Rhiannon had forgotten the single stair that separated Dumbledore’s office from its’ foyer, and she stumbled to her knees at the unexpected drop. Her forehead hit her upright knee, hard, and she took a moment to breathe. Didn’t matter. Had to get out. Now on level ground again, she stumbled in what she hoped was the direction of the door. Her angle was slightly off and she knocked against the doorjamb, freezing for a moment, raising her hands desperately to the doorway, to claw at it if she had in fact been shut in – no, no, it was empty air, she could get out and the sudden claustrophobia receded as quickly as it had come on.
Rhiannon sagged against the wall outside, feeling the vibration in the rough stone wall as the guardian statue rotated to its’ original position barring what was now in Rhi’s mind a source of terror second only to the Dursleys’ front door. Numbly she crawled into the alcove behind the statue, clinging to its’ legs as she sobbed helplessly into the uncaring bronze.
Rhiannon could not have told anyone how long she spent curled in that alcove, tears drying in the front of her hair. Her glasses were long-lost, either somewhere in the alcove or in the office, and even the lack of the familiar pressure had Rhi feeling adrift and tattered, hugging her knees to herself as she bit one wrist, hoping the pain would shock her vision back, her hearing, some sense – nothing. Nothing, until a gentle hand was on her shoulder, even that contact had Rhiannon curling in on herself, a dull copper taste in her mouth as she bit down on her wrist again, helplessly frightened by the contextless touch.

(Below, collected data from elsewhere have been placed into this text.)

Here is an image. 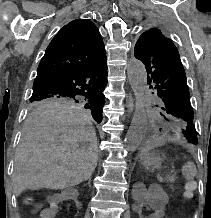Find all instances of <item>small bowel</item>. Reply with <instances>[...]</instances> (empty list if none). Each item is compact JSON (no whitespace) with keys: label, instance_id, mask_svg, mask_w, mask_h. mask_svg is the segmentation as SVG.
I'll use <instances>...</instances> for the list:
<instances>
[{"label":"small bowel","instance_id":"c3829d8e","mask_svg":"<svg viewBox=\"0 0 211 218\" xmlns=\"http://www.w3.org/2000/svg\"><path fill=\"white\" fill-rule=\"evenodd\" d=\"M164 214V207L162 205H151L146 209L145 214L141 218H163ZM41 216L42 218H57L58 208L51 205L42 211Z\"/></svg>","mask_w":211,"mask_h":218}]
</instances>
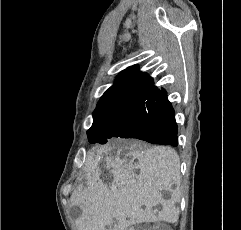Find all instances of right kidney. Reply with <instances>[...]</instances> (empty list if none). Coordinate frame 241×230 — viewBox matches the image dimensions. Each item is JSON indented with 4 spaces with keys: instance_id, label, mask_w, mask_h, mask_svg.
<instances>
[{
    "instance_id": "obj_1",
    "label": "right kidney",
    "mask_w": 241,
    "mask_h": 230,
    "mask_svg": "<svg viewBox=\"0 0 241 230\" xmlns=\"http://www.w3.org/2000/svg\"><path fill=\"white\" fill-rule=\"evenodd\" d=\"M125 230H133V228L125 229Z\"/></svg>"
}]
</instances>
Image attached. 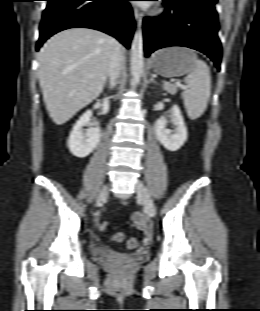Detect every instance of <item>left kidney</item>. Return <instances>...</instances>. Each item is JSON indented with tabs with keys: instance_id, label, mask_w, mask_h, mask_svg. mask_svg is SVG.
Wrapping results in <instances>:
<instances>
[{
	"instance_id": "1",
	"label": "left kidney",
	"mask_w": 260,
	"mask_h": 311,
	"mask_svg": "<svg viewBox=\"0 0 260 311\" xmlns=\"http://www.w3.org/2000/svg\"><path fill=\"white\" fill-rule=\"evenodd\" d=\"M172 121L176 125L175 132L166 129L167 120L160 117L154 125L157 139L169 151H177L187 140V128L185 126L181 111L177 105L171 109Z\"/></svg>"
}]
</instances>
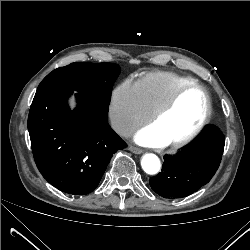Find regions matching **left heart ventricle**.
<instances>
[{
  "label": "left heart ventricle",
  "instance_id": "obj_1",
  "mask_svg": "<svg viewBox=\"0 0 250 250\" xmlns=\"http://www.w3.org/2000/svg\"><path fill=\"white\" fill-rule=\"evenodd\" d=\"M205 97L201 90L191 89L183 93L178 102L152 127L168 143L189 134L205 113Z\"/></svg>",
  "mask_w": 250,
  "mask_h": 250
}]
</instances>
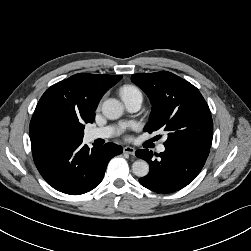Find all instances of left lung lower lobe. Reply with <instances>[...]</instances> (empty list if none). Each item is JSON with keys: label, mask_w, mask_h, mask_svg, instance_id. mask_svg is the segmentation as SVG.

Someone crawled into the alcove behind Rhiannon, and she threw out a hand desperately to stop whoever it was as they took her into their arms, her own not restrained as whoever the person was rocked her gently, a low vibration in their chest told Rhiannon that they spoke or hummed or something, she shook her head and buried it in the unidentifiable person’s bony, wool-clad shoulder, tears soaking the fabric until some sort of awareness returned.
It was Rhiannon’s hearing that returned soonest, at first painful high frequencies that had her choking on sobs and struggling to cover her ears, then slowly the rest. With hearing she could identify her rescuer now as Professor McGonagall, but she was too exhausted to feel embarrassed for the meltdown, only bone-deep relief that someone was there, that the kind Scottish professor had heard, that she’d stayed instead of, any of the things that had happened during such times in the past. Rhiannon’s vision was still mostly black, but there were sparkling gaps now in the previously impenetrable field, she could just barely make out the red of the professor’s tartan scarf that her face was currently buried in.
While able to recognise Professor McGonagall, she couldn’t yet discern words and she shook her head numbly at the featureless jumble that was all she understood of the woman’s voice. A bitter smell like electrical burning, Rhiannon wrinkled her nose – a smell she would later come to associate with direct magics, as the professor summoned help.
It would be some time before the Rhiannon could speak, could think clearly, and her eyelids fluttered dazedly. Her thin body sagged in the professor’s wiry embrace, and blissfully the Girl Who Lived was afforded the peace of unconsciousness.